**Input records:**
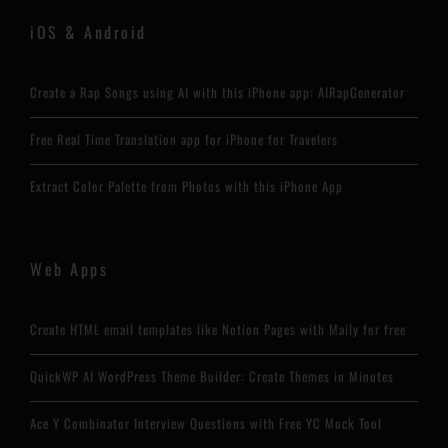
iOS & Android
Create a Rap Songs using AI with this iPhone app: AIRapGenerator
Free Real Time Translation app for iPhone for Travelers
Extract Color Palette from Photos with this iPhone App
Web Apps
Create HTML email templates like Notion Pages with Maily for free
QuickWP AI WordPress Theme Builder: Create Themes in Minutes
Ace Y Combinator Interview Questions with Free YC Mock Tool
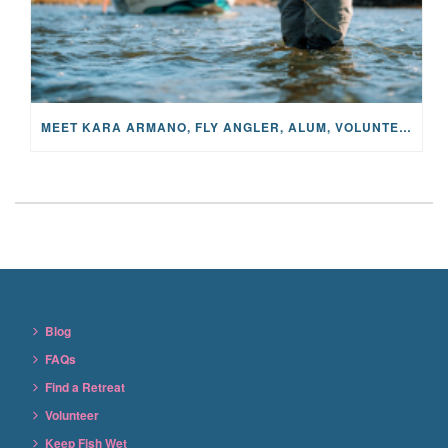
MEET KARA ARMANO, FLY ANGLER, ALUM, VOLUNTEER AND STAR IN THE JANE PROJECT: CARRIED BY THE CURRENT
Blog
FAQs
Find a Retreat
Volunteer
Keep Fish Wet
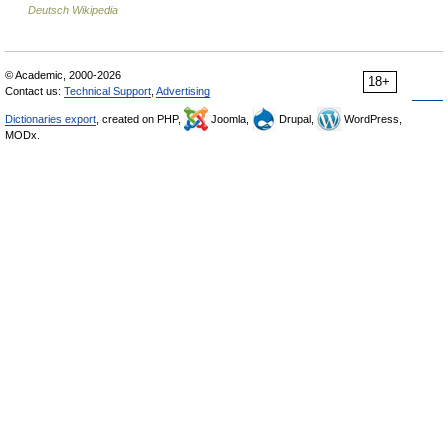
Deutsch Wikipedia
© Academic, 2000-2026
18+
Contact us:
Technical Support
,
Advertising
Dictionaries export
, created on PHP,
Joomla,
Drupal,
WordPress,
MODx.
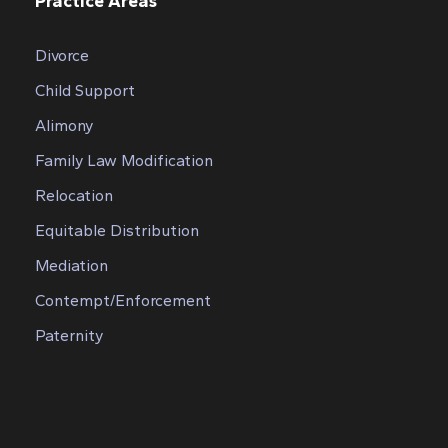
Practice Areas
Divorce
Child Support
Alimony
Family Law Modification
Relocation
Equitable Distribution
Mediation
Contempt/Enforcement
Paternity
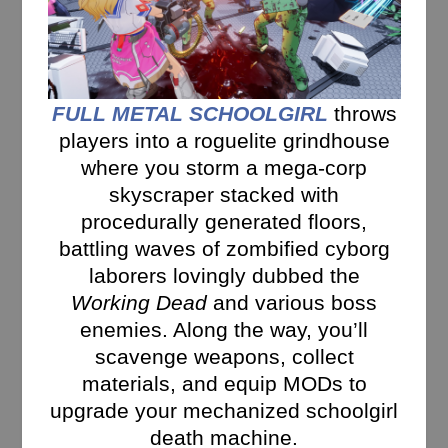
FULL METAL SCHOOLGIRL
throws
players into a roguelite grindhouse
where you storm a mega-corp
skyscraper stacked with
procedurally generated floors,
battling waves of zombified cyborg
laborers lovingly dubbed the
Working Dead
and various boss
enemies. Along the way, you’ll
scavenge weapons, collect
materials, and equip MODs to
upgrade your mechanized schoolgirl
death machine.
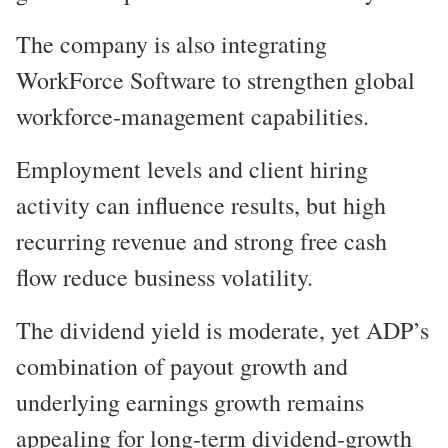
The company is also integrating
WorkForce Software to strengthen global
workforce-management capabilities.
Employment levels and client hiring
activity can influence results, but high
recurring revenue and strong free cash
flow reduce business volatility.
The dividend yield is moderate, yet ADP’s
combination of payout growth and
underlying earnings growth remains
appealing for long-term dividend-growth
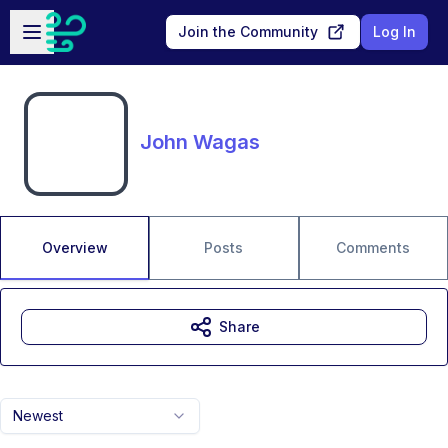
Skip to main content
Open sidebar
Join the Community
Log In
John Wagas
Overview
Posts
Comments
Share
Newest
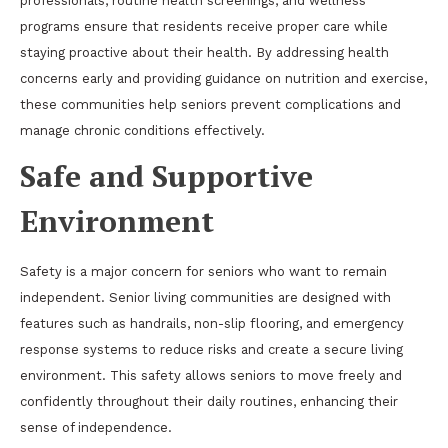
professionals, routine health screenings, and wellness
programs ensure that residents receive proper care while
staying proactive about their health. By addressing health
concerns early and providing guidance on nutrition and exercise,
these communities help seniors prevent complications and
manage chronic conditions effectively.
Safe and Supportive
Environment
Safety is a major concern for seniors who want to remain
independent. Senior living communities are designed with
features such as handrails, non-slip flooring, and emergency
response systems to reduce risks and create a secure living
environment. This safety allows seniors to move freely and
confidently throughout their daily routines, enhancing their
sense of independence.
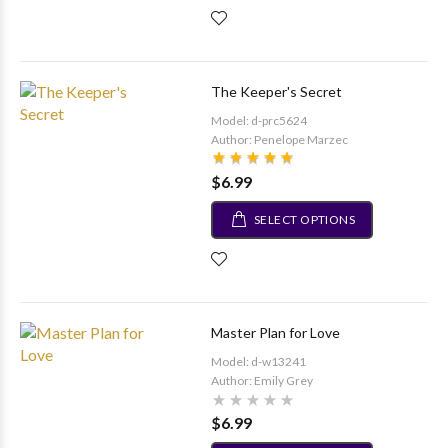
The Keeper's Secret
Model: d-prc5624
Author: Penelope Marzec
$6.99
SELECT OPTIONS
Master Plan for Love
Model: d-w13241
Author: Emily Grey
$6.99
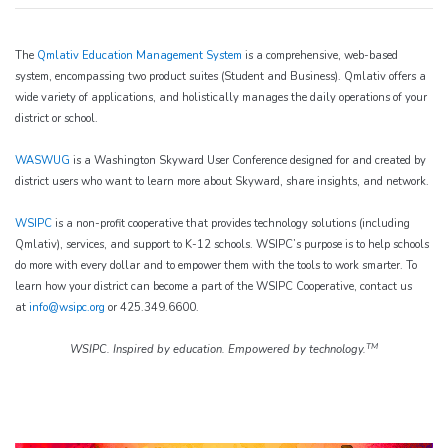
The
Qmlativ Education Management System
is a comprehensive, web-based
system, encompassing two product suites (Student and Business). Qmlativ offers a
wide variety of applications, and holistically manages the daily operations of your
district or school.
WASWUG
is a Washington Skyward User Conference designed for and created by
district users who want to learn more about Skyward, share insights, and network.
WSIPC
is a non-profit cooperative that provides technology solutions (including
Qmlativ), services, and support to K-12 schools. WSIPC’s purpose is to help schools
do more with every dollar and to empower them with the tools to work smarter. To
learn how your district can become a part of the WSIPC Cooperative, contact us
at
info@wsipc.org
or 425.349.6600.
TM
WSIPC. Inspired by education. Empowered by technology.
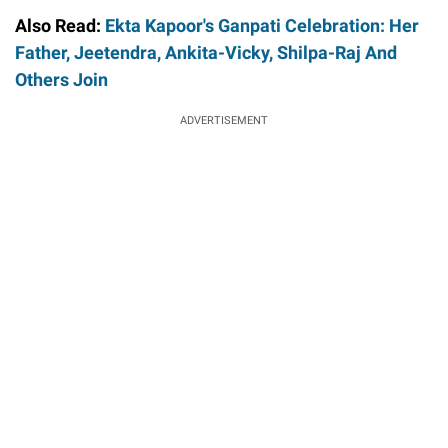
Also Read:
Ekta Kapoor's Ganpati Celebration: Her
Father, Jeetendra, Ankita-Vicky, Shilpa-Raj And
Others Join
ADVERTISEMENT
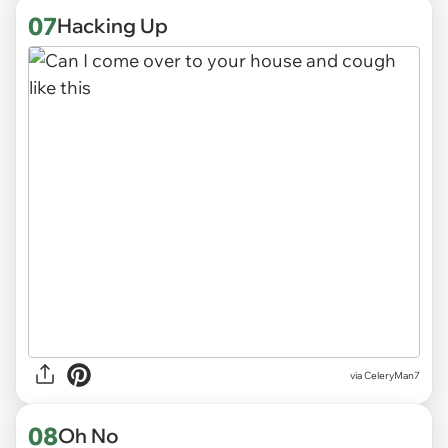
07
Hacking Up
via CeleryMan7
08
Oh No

**Required work:** Rename "Blog" to "Journal" in the lines from the start of the data through the line with "Keep Fish Wet", changing nothing else and leaving out the pictures.

**Task solution:**
iOS & Android
Create a Rap Songs using AI with this iPhone app: AIRapGenerator
Free Real Time Translation app for iPhone for Travelers
Extract Color Palette from Photos with this iPhone App
Web Apps
Create HTML email templates like Notion Pages with Maily for free
QuickWP AI WordPress Theme Builder: Create Themes in Minutes
Ace Y Combinator Interview Questions with Free YC Mock Tool
MEET KARA ARMANO, FLY ANGLER, ALUM, VOLUNTEER AND STAR IN THE JANE PROJECT: CARRIED BY THE CURRENT
Journal
FAQs
Find a Retreat
Volunteer
Keep Fish Wet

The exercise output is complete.